Tweet with character. But not all 280 characters

In Social & Digital Media, Uncategorized by Natalie Kozma

This month, Twitter said farewell to its flagship feature: 140-character Tweets.

That’s right. Like a sympathetic bartender, the social media platform listened to customers’ problems (it wasn’t easy enough to Tweet) and said “I’ll make it a double.” Now, users have 280 characters to express themselves, on the house.

This change comes after Twitter discovered 9 percent of Tweets in English hit the character limit – a UX challenge that could help explain why Twitter has 330 million active users, dwarfed by more than 2 billion users on Facebook.

With 280 characters available, Twitter found that 1 percent of Tweets hit the limit.

So, problem solved? I took to the internet for insight.

How has the internet responded?

Mixed feelings. These two aren’t fans. Based on Retweets and Likes, neither are their fans.
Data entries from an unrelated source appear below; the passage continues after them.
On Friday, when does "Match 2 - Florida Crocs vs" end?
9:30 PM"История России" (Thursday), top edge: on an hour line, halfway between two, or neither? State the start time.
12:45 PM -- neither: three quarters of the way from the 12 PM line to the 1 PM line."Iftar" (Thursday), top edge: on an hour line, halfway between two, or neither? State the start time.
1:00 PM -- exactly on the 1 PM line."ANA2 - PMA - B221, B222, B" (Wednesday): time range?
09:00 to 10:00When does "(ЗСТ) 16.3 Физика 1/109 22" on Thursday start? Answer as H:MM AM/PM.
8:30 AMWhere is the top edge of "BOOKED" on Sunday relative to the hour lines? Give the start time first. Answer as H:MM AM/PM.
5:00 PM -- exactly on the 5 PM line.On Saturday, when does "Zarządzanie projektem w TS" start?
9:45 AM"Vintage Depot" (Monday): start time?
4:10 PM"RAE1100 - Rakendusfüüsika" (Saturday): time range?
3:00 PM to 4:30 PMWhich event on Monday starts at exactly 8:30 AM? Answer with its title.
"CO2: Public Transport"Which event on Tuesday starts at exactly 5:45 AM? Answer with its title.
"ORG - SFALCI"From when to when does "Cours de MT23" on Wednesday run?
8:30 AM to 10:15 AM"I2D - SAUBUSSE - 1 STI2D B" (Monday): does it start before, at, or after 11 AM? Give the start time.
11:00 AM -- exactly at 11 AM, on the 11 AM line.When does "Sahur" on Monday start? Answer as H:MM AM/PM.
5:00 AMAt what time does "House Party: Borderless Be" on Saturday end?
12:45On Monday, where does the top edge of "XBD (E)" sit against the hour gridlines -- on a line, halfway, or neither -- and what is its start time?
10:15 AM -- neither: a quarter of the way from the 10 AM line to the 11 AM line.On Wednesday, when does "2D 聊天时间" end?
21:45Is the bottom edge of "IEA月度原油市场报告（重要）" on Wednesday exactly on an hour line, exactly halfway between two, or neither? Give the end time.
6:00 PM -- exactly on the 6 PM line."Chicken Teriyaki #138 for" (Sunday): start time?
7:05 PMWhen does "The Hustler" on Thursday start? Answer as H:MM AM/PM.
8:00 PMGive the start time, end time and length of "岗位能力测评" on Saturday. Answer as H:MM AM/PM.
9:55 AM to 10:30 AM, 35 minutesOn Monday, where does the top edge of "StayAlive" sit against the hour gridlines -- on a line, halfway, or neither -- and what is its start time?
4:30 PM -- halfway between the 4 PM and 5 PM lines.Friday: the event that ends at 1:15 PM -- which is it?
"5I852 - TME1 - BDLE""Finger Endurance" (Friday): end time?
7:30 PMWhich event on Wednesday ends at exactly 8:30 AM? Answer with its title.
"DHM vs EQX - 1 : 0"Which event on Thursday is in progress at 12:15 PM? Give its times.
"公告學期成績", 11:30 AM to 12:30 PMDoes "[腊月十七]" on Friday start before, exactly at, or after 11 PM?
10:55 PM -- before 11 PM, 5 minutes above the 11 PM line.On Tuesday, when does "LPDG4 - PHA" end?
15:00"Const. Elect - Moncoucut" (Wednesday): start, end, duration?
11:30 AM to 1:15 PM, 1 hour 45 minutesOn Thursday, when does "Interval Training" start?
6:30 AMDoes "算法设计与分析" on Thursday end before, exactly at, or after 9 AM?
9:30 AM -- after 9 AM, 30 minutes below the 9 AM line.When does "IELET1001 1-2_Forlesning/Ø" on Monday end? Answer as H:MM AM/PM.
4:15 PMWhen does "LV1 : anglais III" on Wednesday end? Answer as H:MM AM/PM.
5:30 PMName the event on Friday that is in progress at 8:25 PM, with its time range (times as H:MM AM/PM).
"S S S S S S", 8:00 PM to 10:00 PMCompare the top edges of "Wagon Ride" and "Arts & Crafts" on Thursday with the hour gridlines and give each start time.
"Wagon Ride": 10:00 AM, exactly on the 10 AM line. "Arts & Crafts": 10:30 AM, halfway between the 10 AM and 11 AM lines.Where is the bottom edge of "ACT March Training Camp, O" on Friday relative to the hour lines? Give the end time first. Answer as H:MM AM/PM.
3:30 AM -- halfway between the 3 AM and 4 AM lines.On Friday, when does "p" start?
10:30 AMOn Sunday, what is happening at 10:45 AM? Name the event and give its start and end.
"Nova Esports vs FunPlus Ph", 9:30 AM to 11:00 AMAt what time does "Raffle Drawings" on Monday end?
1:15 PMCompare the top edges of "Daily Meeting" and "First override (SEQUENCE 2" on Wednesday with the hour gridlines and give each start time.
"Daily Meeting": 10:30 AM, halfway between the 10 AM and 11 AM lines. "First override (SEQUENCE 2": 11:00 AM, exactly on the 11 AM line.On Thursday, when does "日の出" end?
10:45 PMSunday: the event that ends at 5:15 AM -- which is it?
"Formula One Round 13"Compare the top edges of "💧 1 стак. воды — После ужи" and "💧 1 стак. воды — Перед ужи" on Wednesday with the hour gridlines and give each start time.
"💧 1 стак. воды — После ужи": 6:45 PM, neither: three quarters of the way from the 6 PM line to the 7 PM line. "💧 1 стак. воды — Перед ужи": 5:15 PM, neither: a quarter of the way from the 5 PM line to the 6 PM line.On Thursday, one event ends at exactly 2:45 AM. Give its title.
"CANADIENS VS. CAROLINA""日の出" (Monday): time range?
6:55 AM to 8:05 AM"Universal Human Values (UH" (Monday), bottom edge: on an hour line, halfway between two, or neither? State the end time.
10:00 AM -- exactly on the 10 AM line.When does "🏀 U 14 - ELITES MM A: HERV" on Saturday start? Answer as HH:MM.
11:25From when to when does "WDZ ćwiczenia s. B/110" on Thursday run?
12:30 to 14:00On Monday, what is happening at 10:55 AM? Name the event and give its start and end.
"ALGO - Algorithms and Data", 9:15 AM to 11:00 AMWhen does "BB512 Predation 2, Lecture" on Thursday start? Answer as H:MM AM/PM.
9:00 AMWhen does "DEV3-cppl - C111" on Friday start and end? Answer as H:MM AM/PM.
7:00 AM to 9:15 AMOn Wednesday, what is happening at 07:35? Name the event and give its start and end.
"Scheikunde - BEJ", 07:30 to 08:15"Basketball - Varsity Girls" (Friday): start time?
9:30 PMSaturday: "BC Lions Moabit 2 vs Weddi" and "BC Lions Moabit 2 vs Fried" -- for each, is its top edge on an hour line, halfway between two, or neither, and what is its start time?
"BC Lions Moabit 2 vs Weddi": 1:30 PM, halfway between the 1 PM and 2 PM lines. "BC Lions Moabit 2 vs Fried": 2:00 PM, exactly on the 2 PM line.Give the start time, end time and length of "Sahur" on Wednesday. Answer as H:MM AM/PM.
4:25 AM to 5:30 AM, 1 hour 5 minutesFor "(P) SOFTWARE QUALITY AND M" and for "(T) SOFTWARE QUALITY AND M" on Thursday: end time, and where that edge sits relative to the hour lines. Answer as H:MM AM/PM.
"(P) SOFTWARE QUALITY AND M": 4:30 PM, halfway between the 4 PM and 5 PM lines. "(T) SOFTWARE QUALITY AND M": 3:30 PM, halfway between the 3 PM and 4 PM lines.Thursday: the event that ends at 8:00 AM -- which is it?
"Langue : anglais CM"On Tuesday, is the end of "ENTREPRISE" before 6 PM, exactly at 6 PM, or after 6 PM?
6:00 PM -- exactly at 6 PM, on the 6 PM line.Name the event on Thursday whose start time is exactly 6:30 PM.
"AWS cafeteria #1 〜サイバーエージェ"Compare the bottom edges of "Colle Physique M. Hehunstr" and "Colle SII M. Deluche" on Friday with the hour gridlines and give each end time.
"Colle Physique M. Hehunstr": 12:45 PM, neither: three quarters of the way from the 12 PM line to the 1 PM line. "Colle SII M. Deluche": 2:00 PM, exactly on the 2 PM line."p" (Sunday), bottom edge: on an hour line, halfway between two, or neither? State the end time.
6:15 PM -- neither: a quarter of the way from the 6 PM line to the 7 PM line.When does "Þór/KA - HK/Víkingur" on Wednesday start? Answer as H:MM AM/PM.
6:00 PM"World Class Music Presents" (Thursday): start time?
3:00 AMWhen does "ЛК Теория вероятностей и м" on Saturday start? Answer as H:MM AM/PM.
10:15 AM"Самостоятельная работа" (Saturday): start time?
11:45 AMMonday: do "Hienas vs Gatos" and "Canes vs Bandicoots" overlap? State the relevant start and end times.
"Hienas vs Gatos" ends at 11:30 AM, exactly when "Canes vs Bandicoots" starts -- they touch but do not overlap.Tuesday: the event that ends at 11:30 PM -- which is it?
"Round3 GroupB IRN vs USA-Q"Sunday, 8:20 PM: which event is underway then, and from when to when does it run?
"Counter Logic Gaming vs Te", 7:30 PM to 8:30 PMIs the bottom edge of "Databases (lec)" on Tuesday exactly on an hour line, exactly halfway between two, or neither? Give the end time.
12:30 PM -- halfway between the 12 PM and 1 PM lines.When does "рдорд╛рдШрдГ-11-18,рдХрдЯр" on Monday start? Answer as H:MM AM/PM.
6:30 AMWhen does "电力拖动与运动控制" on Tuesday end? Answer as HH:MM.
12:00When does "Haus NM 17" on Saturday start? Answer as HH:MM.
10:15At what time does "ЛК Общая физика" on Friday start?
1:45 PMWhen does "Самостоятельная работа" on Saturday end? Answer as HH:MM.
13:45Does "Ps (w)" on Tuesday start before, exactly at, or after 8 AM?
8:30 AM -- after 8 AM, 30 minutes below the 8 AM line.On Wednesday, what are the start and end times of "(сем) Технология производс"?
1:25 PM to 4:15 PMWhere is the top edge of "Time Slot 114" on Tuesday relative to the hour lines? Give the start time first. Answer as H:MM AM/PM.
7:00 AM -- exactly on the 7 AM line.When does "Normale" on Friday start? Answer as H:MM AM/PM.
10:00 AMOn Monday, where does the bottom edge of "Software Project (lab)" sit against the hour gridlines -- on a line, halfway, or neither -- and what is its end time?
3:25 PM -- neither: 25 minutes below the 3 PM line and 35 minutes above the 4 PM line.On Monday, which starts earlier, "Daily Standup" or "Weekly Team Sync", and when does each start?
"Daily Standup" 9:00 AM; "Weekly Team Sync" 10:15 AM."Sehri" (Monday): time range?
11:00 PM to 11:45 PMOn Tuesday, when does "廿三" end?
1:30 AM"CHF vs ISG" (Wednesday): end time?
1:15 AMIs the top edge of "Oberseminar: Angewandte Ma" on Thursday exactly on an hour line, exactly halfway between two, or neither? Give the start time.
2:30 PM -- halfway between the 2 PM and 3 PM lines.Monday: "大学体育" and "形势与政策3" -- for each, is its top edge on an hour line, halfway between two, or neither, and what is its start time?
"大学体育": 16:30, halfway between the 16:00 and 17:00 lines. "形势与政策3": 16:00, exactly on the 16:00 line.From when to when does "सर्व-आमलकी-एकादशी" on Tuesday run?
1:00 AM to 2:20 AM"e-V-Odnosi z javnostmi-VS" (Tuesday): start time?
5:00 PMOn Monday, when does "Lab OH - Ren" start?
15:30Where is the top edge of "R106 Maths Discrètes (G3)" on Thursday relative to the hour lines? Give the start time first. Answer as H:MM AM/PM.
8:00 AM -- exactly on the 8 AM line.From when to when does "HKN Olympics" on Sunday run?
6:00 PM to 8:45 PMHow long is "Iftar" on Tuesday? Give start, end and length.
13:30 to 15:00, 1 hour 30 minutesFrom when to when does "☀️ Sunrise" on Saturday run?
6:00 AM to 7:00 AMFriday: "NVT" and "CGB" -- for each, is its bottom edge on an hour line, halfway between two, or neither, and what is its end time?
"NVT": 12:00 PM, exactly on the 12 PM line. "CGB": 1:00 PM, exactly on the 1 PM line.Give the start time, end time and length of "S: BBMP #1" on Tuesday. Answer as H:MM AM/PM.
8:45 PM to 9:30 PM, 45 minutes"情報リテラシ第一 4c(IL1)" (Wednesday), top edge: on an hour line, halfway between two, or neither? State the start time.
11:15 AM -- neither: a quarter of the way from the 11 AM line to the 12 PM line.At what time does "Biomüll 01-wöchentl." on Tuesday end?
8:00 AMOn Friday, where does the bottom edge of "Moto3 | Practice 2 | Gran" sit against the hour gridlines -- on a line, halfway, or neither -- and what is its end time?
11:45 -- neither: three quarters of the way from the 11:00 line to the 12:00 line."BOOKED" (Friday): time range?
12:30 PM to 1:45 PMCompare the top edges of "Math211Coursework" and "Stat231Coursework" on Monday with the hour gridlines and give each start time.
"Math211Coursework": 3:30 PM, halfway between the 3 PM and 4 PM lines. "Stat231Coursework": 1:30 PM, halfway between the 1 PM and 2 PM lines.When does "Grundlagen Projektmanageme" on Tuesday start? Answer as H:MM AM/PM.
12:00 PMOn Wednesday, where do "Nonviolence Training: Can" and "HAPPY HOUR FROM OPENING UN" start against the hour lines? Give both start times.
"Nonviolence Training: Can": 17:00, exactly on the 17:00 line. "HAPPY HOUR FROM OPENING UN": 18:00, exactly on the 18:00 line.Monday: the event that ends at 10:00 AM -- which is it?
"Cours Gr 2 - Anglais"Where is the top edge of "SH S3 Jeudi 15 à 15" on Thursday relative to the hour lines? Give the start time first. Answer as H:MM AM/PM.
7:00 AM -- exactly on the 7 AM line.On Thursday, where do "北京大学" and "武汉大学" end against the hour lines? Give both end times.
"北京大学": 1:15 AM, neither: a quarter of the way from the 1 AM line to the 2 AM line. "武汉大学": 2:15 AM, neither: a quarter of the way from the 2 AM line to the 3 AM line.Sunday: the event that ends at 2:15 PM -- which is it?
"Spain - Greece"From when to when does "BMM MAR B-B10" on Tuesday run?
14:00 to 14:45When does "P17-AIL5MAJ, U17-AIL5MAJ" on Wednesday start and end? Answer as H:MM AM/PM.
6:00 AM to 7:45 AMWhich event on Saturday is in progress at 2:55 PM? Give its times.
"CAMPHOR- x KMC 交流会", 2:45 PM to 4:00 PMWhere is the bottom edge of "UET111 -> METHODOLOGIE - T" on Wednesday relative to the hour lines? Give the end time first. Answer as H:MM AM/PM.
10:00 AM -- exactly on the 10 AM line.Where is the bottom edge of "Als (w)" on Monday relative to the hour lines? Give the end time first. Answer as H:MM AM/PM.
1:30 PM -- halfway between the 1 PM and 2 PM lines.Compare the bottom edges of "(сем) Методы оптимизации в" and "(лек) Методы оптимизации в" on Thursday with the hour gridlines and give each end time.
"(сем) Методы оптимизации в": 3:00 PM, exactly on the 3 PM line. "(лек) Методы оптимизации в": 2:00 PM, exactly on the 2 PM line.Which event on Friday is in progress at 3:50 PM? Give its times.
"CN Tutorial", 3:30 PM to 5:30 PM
These strong opinions echo fears from some users that Twitter timelines will be cluttered with obnoxious, long novels. Here’s the platform’s response:

“We – and many of you – were concerned that timelines may fill up with 280 character Tweets, and people with the new limit would always use up the whole space. But that didn’t happen. Only 5% of Tweets sent were longer than 140 characters and only 2% were over 190 characters. As a result, your timeline reading experience should not substantially change, you’ll still see about the same amount of Tweets in your timeline.” – Aliza Rosen, Twitter Product Manager

Will brevity on Twitter prevail? Only time will tell. Can you still be “inventive” with 280-character tweets?

Heck yes! These accounts nailed it.

Can you spot a theme emerging? Having more characters to use doesn’t mean you should use more text. My tip for social media managers: Think of 280 characters as more space to display your message.

You are now a social media designer. Design Tweets that are concise and creative. We already know that #too #many #hashtags #causes users to #disengage. I predict Tweets that use too much text will suffer the same fate.